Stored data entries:
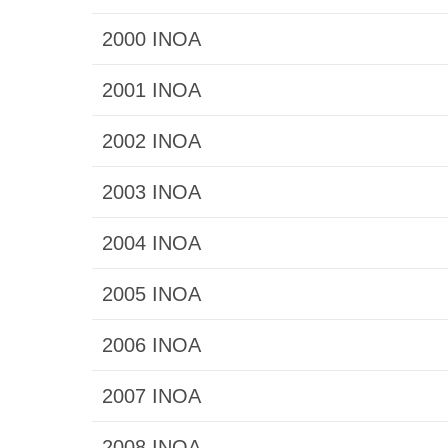
2000 INOA
2001 INOA
2002 INOA
2003 INOA
2004 INOA
2005 INOA
2006 INOA
2007 INOA
2008 INOA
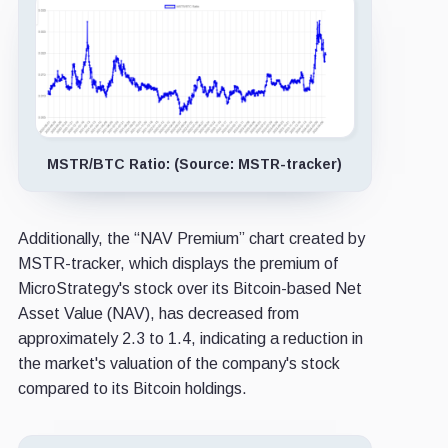
MSTR/BTC Ratio: (Source: MSTR-tracker)
Additionally, the “NAV Premium” chart created by
MSTR-tracker, which displays the premium of
MicroStrategy's stock over its Bitcoin-based Net
Asset Value (NAV), has decreased from
approximately 2.3 to 1.4, indicating a reduction in
the market's valuation of the company's stock
compared to its Bitcoin holdings.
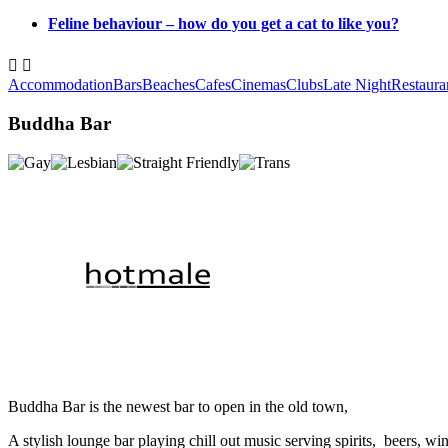
Feline behaviour – how do you get a cat to like you?


Accommodation
Bars
Beaches
Cafes
Cinemas
Clubs
Late Night
Restaura
Buddha Bar
Buddha Bar is the newest bar to open in the old town,
A stylish lounge bar playing chill out music serving spirits, beers, wi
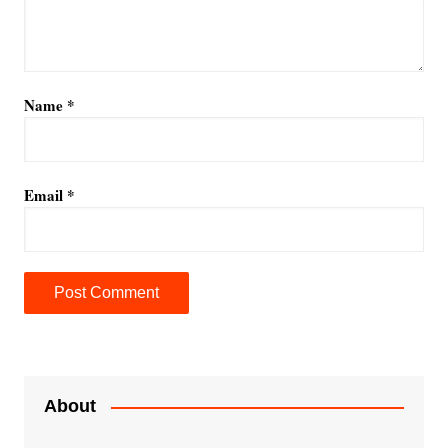
Name
*
Email
*
A
l
t
e
About
r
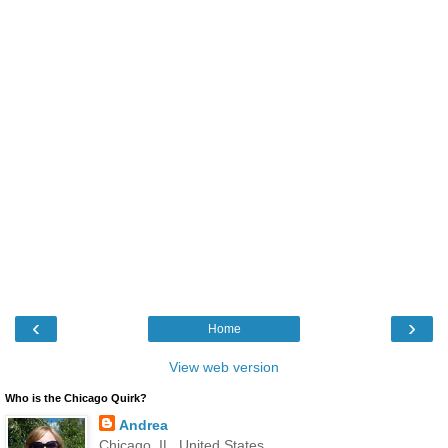
‹
›
Home
View web version
Who is the Chicago Quirk?
Andrea
Chicago, IL, United States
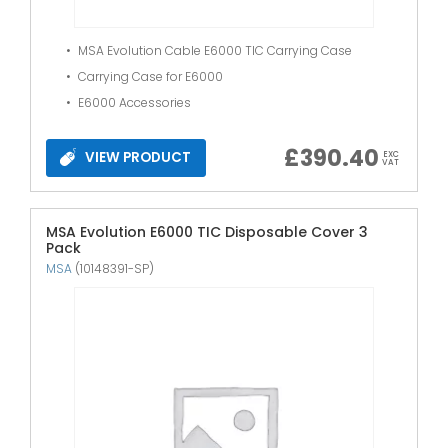
MSA Evolution Cable E6000 TIC Carrying Case
Carrying Case for E6000
E6000 Accessories
£
390.40
VIEW PRODUCT
EXC
VAT
MSA Evolution E6000 TIC Disposable Cover 3
Pack
MSA
(10148391-SP)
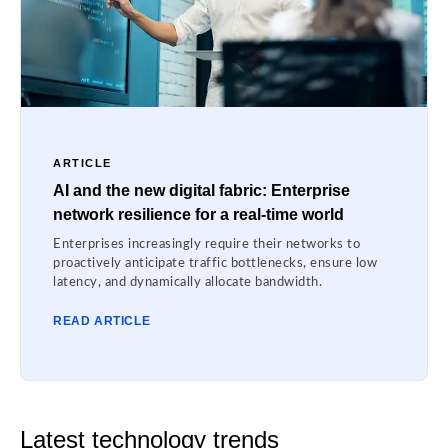
ARTICLE
AI and the new digital fabric: Enterprise
network resilience for a real-time world
Enterprises increasingly require their networks to
proactively anticipate traffic bottlenecks, ensure low
latency, and dynamically allocate bandwidth.
READ ARTICLE
Latest technology trends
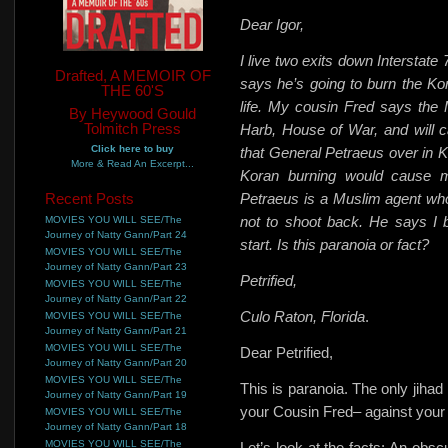
Dear Igor,
I live two exits down Interstate
Drafted, A MEMOIR OF
says he’s going to burn the Kora
THE 60'S
life. My cousin Fred says the 
By Heywood Gould
Tolmitch Press
Harb, House of War, and will cal
Click here to buy
that General Petraeus over in K
More & Read An Excerpt...
Koran burning would cause mo
Recent Posts
Petraeus is a Muslim agent wh
not to shoot back. He says I 
MOVIES YOU WILL SEE/The
Journey of Natty Gann/Part 24
start. Is this paranoia or fact?
MOVIES YOU WILL SEE/The
Journey of Natty Gann/Part 23
Petrified,
MOVIES YOU WILL SEE/The
Journey of Natty Gann/Part 22
Culo Raton, Florida
.
MOVIES YOU WILL SEE/The
Journey of Natty Gann/Part 21
MOVIES YOU WILL SEE/The
Dear Petrified,
Journey of Natty Gann/Part 20
MOVIES YOU WILL SEE/The
This is paranoia. The only jihad
Journey of Natty Gann/Part 19
your Cousin Fred– against your
MOVIES YOU WILL SEE/The
Journey of Natty Gann/Part 18
MOVIES YOU WILL SEE/The
Let’s look at the facts: An obsc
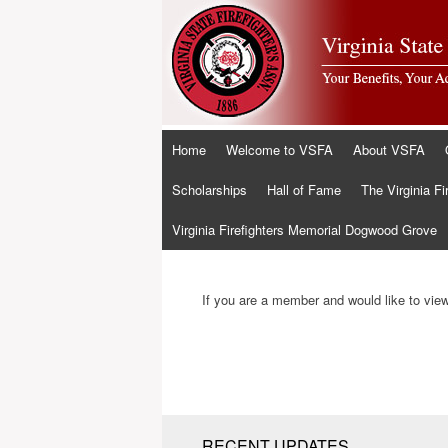
Skip
Home
Welcome to VSFA
About VSFA
to
content
Scholarships
Hall of Fame
The Virginia Fi
Virginia Firefighters Memorial Dogwood Grove
If you are a member and would like to view 
RECENT UPDATES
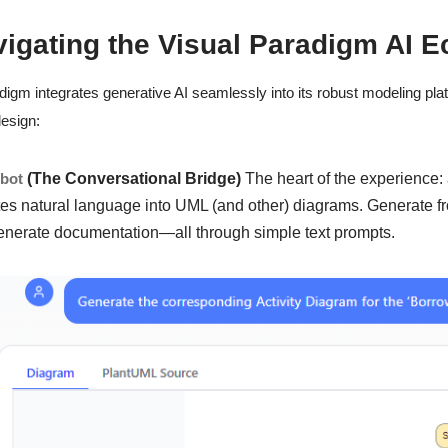
vigating the Visual Paradigm AI 
digm integrates generative AI seamlessly into its robust modeling platf
esign:
tbot
(The Conversational Bridge)
The heart of the experience:
tes natural language into UML (and other) diagrams. Generate fr
enerate documentation—all through simple text prompts.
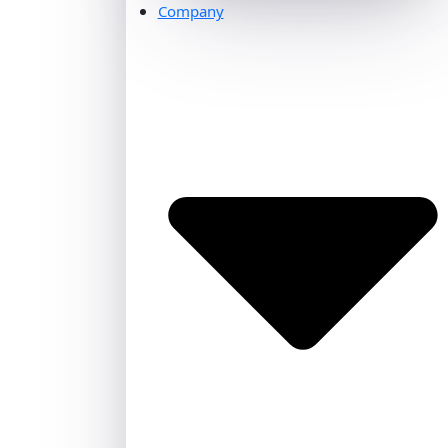
Company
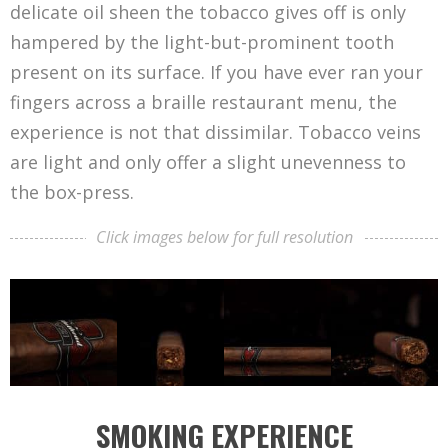
delicate oil sheen the tobacco gives off is only
hampered by the light-but-prominent tooth
present on its surface. If you have ever ran your
fingers across a braille restaurant menu, the
experience is not that dissimilar. Tobacco veins
are light and only offer a slight unevenness to
the box-press.
Click images below for full resolution
SMOKING EXPERIENCE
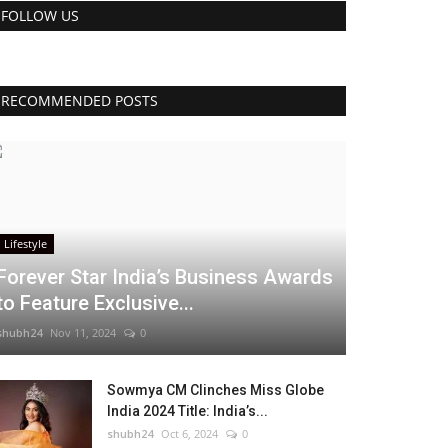
FOLLOW US
RECOMMENDED POSTS
Lifestyle
Forever Star India’s Business Awards
to Feature Exclusive...
shubh24
Nov 11, 2024
0
Sowmya CM Clinches Miss Globe
India 2024 Title: India’s...
shubh24
Oct 6, 2024
0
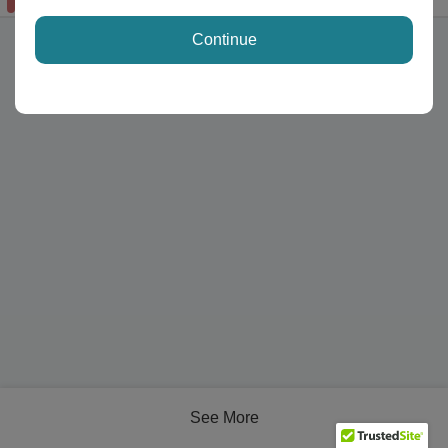
available
Continue
See More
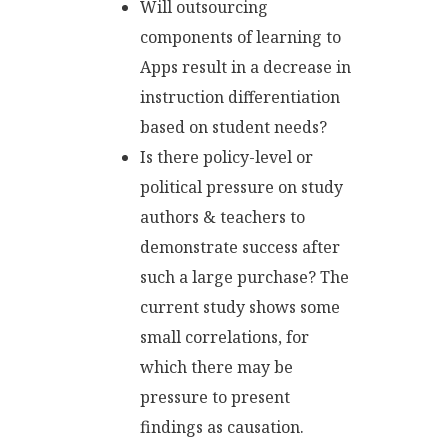
Will outsourcing
components of learning to
Apps result in a decrease in
instruction differentiation
based on student needs?
Is there policy-level or
political pressure on study
authors & teachers to
demonstrate success after
such a large purchase? The
current study shows some
small correlations, for
which there may be
pressure to present
findings as causation.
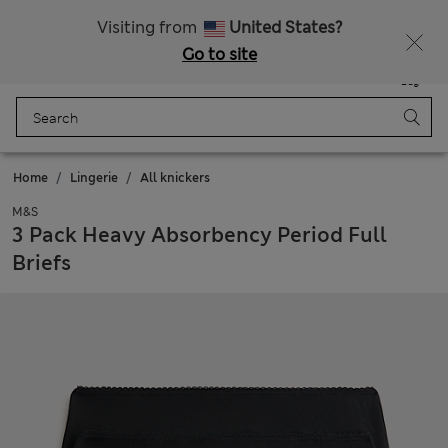
Schoolwear: Buy 2, save 20%
Visiting from
United States?
Go to site
Menu
Login
Saved
Bag
Home
Lingerie
All knickers
M&S
3 Pack Heavy Absorbency Period Full
Briefs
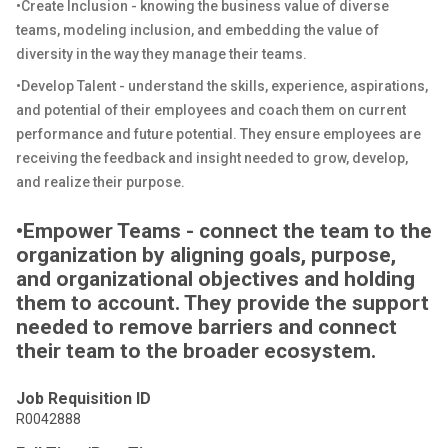
•Create Inclusion - knowing the business value of diverse
teams, modeling inclusion, and embedding the value of
diversity in the way they manage their teams.
•Develop Talent - understand the skills, experience, aspirations,
and potential of their employees and coach them on current
performance and future potential. They ensure employees are
receiving the feedback and insight needed to grow, develop,
and realize their purpose.
•Empower Teams - connect the team to the
organization by aligning goals, purpose,
and organizational objectives and holding
them to account. They provide the support
needed to remove barriers and connect
their team to the broader ecosystem.
Job Requisition ID
R0042888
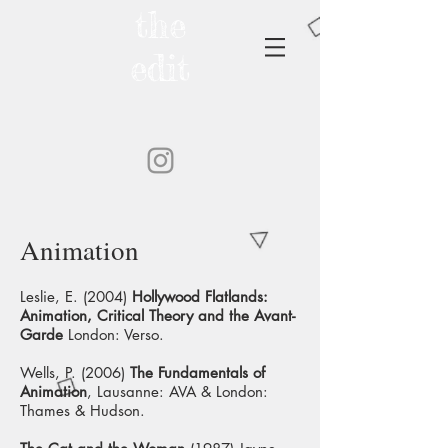
the
edit
Animation
Leslie, E. (2004)
Hollywood Flatlands:
Animation, Critical Theory and the Avant-
Garde
London: Verso.
Wells, P. (2006)
The Fundamentals of
Animation
, Lausanne: AVA & London:
Thames & Hudson.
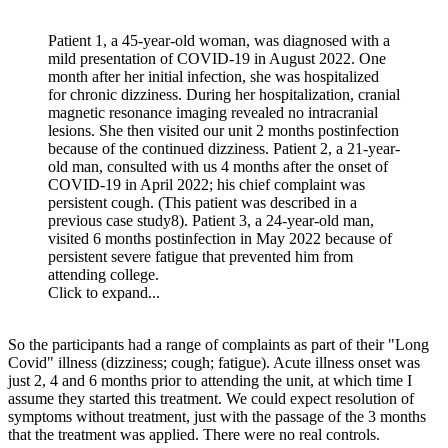
Patient 1, a 45-year-old woman, was diagnosed with a
mild presentation of COVID-19 in August 2022. One
month after her initial infection, she was hospitalized
for chronic dizziness. During her hospitalization, cranial
magnetic resonance imaging revealed no intracranial
lesions. She then visited our unit 2 months postinfection
because of the continued dizziness. Patient 2, a 21-year-
old man, consulted with us 4 months after the onset of
COVID-19 in April 2022; his chief complaint was
persistent cough. (This patient was described in a
previous case study8). Patient 3, a 24-year-old man,
visited 6 months postinfection in May 2022 because of
persistent severe fatigue that prevented him from
attending college.
Click to expand...
So the participants had a range of complaints as part of their "Long
Covid" illness (dizziness; cough; fatigue). Acute illness onset was
just 2, 4 and 6 months prior to attending the unit, at which time I
assume they started this treatment. We could expect resolution of
symptoms without treatment, just with the passage of the 3 months
that the treatment was applied. There were no real controls.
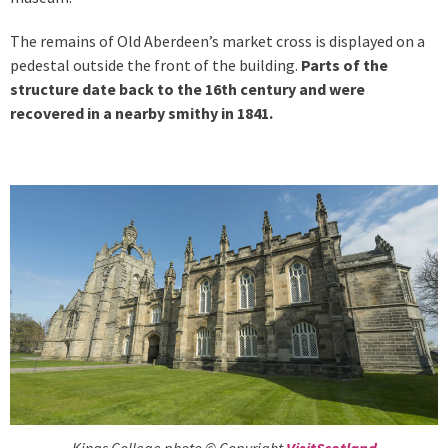
The remains of Old Aberdeen’s market cross is displayed on a
pedestal outside the front of the building.
Parts of the
structure date back to the 16th century and were
recovered in a nearby smithy in 1841.
Kings College photo © Copyright
VisitScotland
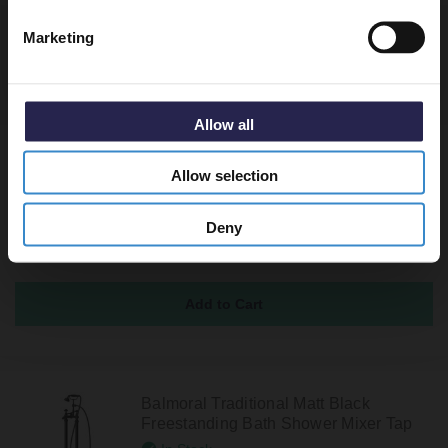
Marketing
Recommended Extras
Allow all
Balmoral Traditional Brushed Brass
Allow selection
Bath Shower Mixer Tap with Shower Kit
In Stock
Deny
£189.95
Balmoral Traditional Matt Black
Freestanding Bath Shower Mixer Tap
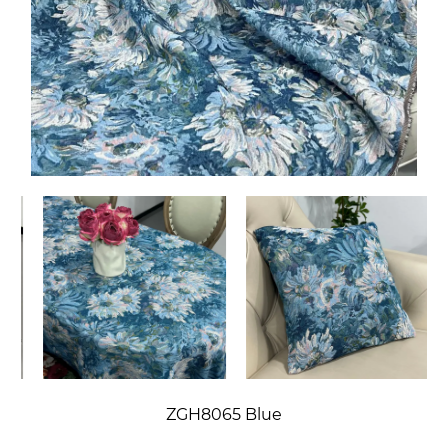
ZGH8065 Blue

§ Task to complete
Exclude the images and output the lines above exactly.

§ Exercise output
2000 INOA
2001 INOA
2002 INOA
2003 INOA
2004 INOA
2005 INOA
2006 INOA
2007 INOA
2008 INOA
MSTR/BTC Ratio: (Source: MSTR-tracker)
Additionally, the “NAV Premium” chart created by
MSTR-tracker, which displays the premium of
MicroStrategy's stock over its Bitcoin-based Net
Asset Value (NAV), has decreased from
approximately 2.3 to 1.4, indicating a reduction in
the market's valuation of the company's stock
compared to its Bitcoin holdings.
Feline behaviour – how do you get a cat to like you?


Accommodation
Bars
Beaches
Cafes
Cinemas
Clubs
Late Night
Restaura
Buddha Bar
Buddha Bar is the newest bar to open in the old town,
A stylish lounge bar playing chill out music serving spirits, beers, wi
Name
*
Email
*
A
l
t
e
About
r
‹
›
Home
View web version
Who is the Chicago Quirk?
Andrea
Chicago, IL, United States
MSA Evolution Cable E6000 TIC Carrying Case
Carrying Case for E6000
E6000 Accessories
£
390.40
VIEW PRODUCT
EXC
VAT
MSA Evolution E6000 TIC Disposable Cover 3
Pack
MSA
(10148391-SP)
ARTICLE
AI and the new digital fabric: Enterprise
network resilience for a real-time world
Enterprises increasingly require their networks to
proactively anticipate traffic bottlenecks, ensure low
latency, and dynamically allocate bandwidth.
READ ARTICLE
Latest technology trends
Dear Igor,
I live two exits down Interstate
Drafted, A MEMOIR OF
says he’s going to burn the Kora
THE 60'S
life. My cousin Fred says the 
By Heywood Gould
Tolmitch Press
Harb, House of War, and will cal
Click here to buy
that General Petraeus over in K
More & Read An Excerpt...
Koran burning would cause mo
Recent Posts
Petraeus is a Muslim agent wh
not to shoot back. He says I 
MOVIES YOU WILL SEE/The
Journey of Natty Gann/Part 24
start. Is this paranoia or fact?
MOVIES YOU WILL SEE/The
Journey of Natty Gann/Part 23
Petrified,
MOVIES YOU WILL SEE/The
Journey of Natty Gann/Part 22
Culo Raton, Florida
.
MOVIES YOU WILL SEE/The
Journey of Natty Gann/Part 21
MOVIES YOU WILL SEE/The
Dear Petrified,
Journey of Natty Gann/Part 20
MOVIES YOU WILL SEE/The
This is paranoia. The only jihad
Journey of Natty Gann/Part 19
your Cousin Fred– against your
MOVIES YOU WILL SEE/The
Journey of Natty Gann/Part 18
MOVIES YOU WILL SEE/The
Let’s look at the facts: An obsc
Skip
Home
Welcome to VSFA
About VSFA
to
content
Scholarships
Hall of Fame
The Virginia Fi
Virginia Firefighters Memorial Dogwood Grove
If you are a member and would like to view 
RECENT UPDATES
vigating the Visual Paradigm AI 
digm integrates generative AI seamlessly into its robust modeling platf
esign:
tbot
(The Conversational Bridge)
The heart of the experience:
tes natural language into UML (and other) diagrams. Generate fr
enerate documentation—all through simple text prompts.
Company
delicate oil sheen the tobacco gives off is only
hampered by the light-but-prominent tooth
present on its surface. If you have ever ran your
fingers across a braille restaurant menu, the
experience is not that dissimilar. Tobacco veins
are light and only offer a slight unevenness to
the box-press.
Click images below for full resolution
SMOKING EXPERIENCE
FOLLOW US
RECOMMENDED POSTS
Lifestyle
Forever Star India’s Business Awards
to Feature Exclusive...
shubh24
Nov 11, 2024
0
Sowmya CM Clinches Miss Globe
India 2024 Title: India’s...
shubh24
Oct 6, 2024
0
available
Continue
See More
Will outsourcing
components of learning to
Apps result in a decrease in
instruction differentiation
based on student needs?
Is there policy-level or
political pressure on study
authors & teachers to
demonstrate success after
such a large purchase? The
current study shows some
small correlations, for
which there may be
pressure to present
findings as causation.
Schoolwear: Buy 2, save 20%
Visiting from
United States?
Go to site
Menu
Login
Saved
Bag
Home
Lingerie
All knickers
M&S
3 Pack Heavy Absorbency Period Full
Briefs
•Create Inclusion - knowing the business value of diverse
teams, modeling inclusion, and embedding the value of
diversity in the way they manage their teams.
•Develop Talent - understand the skills, experience, aspirations,
and potential of their employees and coach them on current
performance and future potential. They ensure employees are
receiving the feedback and insight needed to grow, develop,
and realize their purpose.
•Empower Teams - connect the team to the
organization by aligning goals, purpose,
and organizational objectives and holding
them to account. They provide the support
needed to remove barriers and connect
their team to the broader ecosystem.
Job Requisition ID
R0042888
the
edit
Animation
Leslie, E. (2004)
Hollywood Flatlands:
Animation, Critical Theory and the Avant-
Garde
London: Verso.
Wells, P. (2006)
The Fundamentals of
Animation
, Lausanne: AVA & London:
Thames & Hudson.
Patient 1, a 45-year-old woman, was diagnosed with a
mild presentation of COVID-19 in August 2022. One
month after her initial infection, she was hospitalized
for chronic dizziness. During her hospitalization, cranial
magnetic resonance imaging revealed no intracranial
lesions. She then visited our unit 2 months postinfection
because of the continued dizziness. Patient 2, a 21-year-
old man, consulted with us 4 months after the onset of
COVID-19 in April 2022; his chief complaint was
persistent cough. (This patient was described in a
previous case study8). Patient 3, a 24-year-old man,
visited 6 months postinfection in May 2022 because of
persistent severe fatigue that prevented him from
attending college.
Click to expand...
So the participants had a range of complaints as part of their "Long
Covid" illness (dizziness; cough; fatigue). Acute illness onset was
just 2, 4 and 6 months prior to attending the unit, at which time I
assume they started this treatment. We could expect resolution of
symptoms without treatment, just with the passage of the 3 months
that the treatment was applied. There were no real controls.
The remains of Old Aberdeen’s market cross is displayed on a
pedestal outside the front of the building.
Parts of the
structure date back to the 16th century and were
recovered in a nearby smithy in 1841.
Kings College photo © Copyright
VisitScotland
Marketing
Recommended Extras
Allow all
Balmoral Traditional Brushed Brass
Allow selection
Bath Shower Mixer Tap with Shower Kit
In Stock
Deny
£189.95
Balmoral Traditional Matt Black
Freestanding Bath Shower Mixer Tap
ZGH8065 Blue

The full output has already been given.